Federal prosecutors have issued sweeping subpoenas demanding that millions of North Carolina voter records be turned over to immigration authorities by Sept. 25.

By Richard Fausset and Michael Wines

With just two months to go before the midterms, the subpoenas threatened to sow chaos in the state’s election machinery, while renewing the Trump administration’s repeatedly discredited claims of widespread voting by illegal immigrants.

The unsealed grand jury subpoenas were sent to the state elections board and to 44 county elections boards in eastern North Carolina. Their existence became widely known after Marc E. Elias, a voting rights lawyer aligned with the Democratic Party, mentioned them on Twitter.

Though the nature, scope and impetus of the federal investigation that generated the subpoenas remain shrouded in mystery, the move appeared to be part of an effort to find and crack down on any unauthorized voting by noncitizens.

Representatives of ICE and the Justice Department officials involved declined to comment on the matter.

The subpoenas were issued on Friday, a week after federal officials announced that 19 noncitizens in North Carolina had been charged with casting illegal votes in the 2016 election.
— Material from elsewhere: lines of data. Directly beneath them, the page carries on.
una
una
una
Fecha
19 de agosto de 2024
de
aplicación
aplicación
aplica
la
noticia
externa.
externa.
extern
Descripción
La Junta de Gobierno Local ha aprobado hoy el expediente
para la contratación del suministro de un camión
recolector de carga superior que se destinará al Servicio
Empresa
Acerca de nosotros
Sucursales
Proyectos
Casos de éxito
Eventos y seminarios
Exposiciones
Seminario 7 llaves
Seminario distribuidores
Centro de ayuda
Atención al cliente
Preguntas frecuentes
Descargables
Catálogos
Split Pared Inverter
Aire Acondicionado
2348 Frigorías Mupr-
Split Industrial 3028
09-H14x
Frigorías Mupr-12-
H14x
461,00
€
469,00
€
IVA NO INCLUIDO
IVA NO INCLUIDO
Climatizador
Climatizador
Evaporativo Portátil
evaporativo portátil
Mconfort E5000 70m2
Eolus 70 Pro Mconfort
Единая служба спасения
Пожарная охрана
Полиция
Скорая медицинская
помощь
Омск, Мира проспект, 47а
Those indictments arose from an investigation by a newly created federal task force focused on document and benefits fraud in the Eastern District of North Carolina, where the 44 counties are.

Critics say that those arrests hardly constitute a wave of voter fraud worthy of such a broad demand for documents, which they said could overwhelm the budgets and staffs of small counties just when they need to be preparing for the November election. And they raised concerns about privacy: Among the prosecutors’ demands are millions of secret ballots cast by absentee and early voters whose identities could be easily traced.

Some critics also speculated that the Trump administration was looking to continue the work of its much-maligned voter fraud commission, which was disbanded in January in a blizzard of complaints and litigation after finding no evidence of significant fraud or a corrupt voting system.

It was the latest in a series of controversies surrounding the question of voter fraud, and whether Republican-backed efforts to combat it mask an effort to actually suppress voter turnout.